By: Lance Chilton, MD, FAAP
When parents come into my practice today and tell me that they don't want to immunize their children, I do not throw them out of my office, but I do strongly urge them to immunize—particularly for the
Hib vaccine. Then I discuss my experiences when I worked on the Navajo Reservation in 1970 as a young pediatrician.
Meningitis was rampant, usually due to the bacterium commonly known as Hib (short for
Haemophilus influenzae type B).
Unfortunately, Navajo children were particularly susceptible to
Haemophilus influenzae. We also saw the occasional
pneumococcal and even tuberculous meningitis. Infants and toddlers were struck, seemingly one a week. To make matters worse, treatment was often delayed due to the long distances to my clinic on the reservation and difficulty of travel along dirt roads. Children would often be severely ill by the time they arrived at clinic. We would know right away that they would need a spinal tap and antibiotics and very careful care.
Children suffered the consequences of Hib. About 20 percent died, and another 20 percent were left with permanent damage, including severe
learning disabilities, and intellectual disabilities. This may seem incredible today due to the success of immunizations, but it was a sad reality in the early years of my service as a pediatrician.

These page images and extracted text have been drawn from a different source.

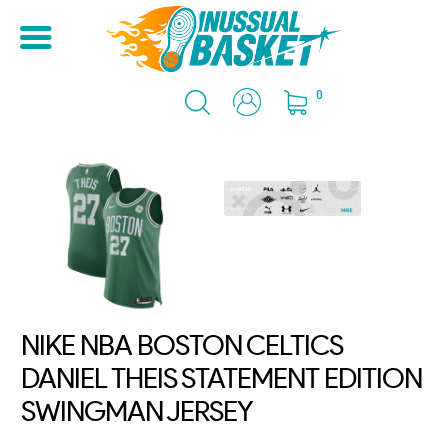
0
NIKE NBA BOSTON CELTICS
DANIEL THEIS STATEMENT EDITION
SWINGMAN JERSEY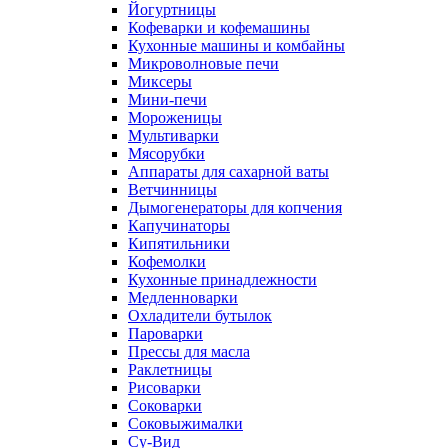
Йогуртницы
Кофеварки и кофемашины
Кухонные машины и комбайны
Микроволновые печи
Миксеры
Мини-печи
Мороженицы
Мультиварки
Мясорубки
Аппараты для сахарной ваты
Ветчинницы
Дымогенераторы для копчения
Капучинаторы
Кипятильники
Кофемолки
Кухонные принадлежности
Медленноварки
Охладители бутылок
Пароварки
Прессы для масла
Раклетницы
Рисоварки
Соковарки
Соковыжималки
Су-Вид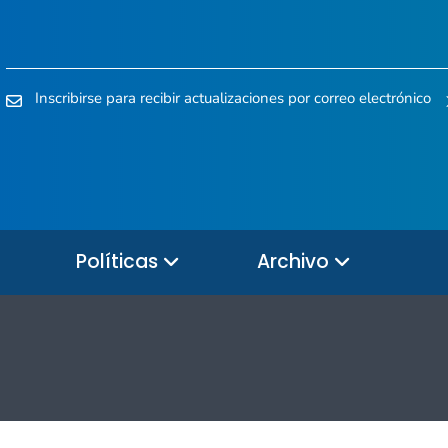
Inscribirse para recibir actualizaciones por correo electrónico
Políticas
Archivo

It was well known that the Navajo (and some other Native American tribes) were particularly susceptible to Hib, and as a result they were the first to get the new vaccine for Hib in the 1980s.
The vaccine was tested on the reservation, because this was the population with the most to gain if the test was successful. The results were truly remarkable!
The Hib vaccine released the tribes from a terrible burden of disease. The Indian Health Service has done an excellent job getting immunizations to children, so pediatricians on the "Rez" now see meningitis no more frequently than most pediatricians anywhere across the country – which is hardly at all. The vaccine is truly a blessing!
About Dr. Chilton:
Lance Chilton, MD, FAAP, trained in Baltimore and Seattle before being recruited to the Indian Health Service in 1970. He served as a general medical officer at the Gallup (N.M.) Indian Medical Center for two years, and after finishing pediatric residency in Pittsburgh, he returned to New Mexico, where he has been employed ever since as a pediatrician and at the University of New Mexico where he is now professor of pediatrics. He has served both on the AAP Committee on Infectious Diseases and on the CDC Advisory Committee on Immunization Practices. He and his wife have two daughters and five grandchildren, all fully immunized.
Medicine Before Vaccines
This article is part of a series of first-person accounts from senior pediatricians about what it was like to practice pediatric medicine before vaccines for diseases like meningitis, measles, and the flu were available. These articles are being published in recognition of National Immunization Awareness Month, which is held in August every year.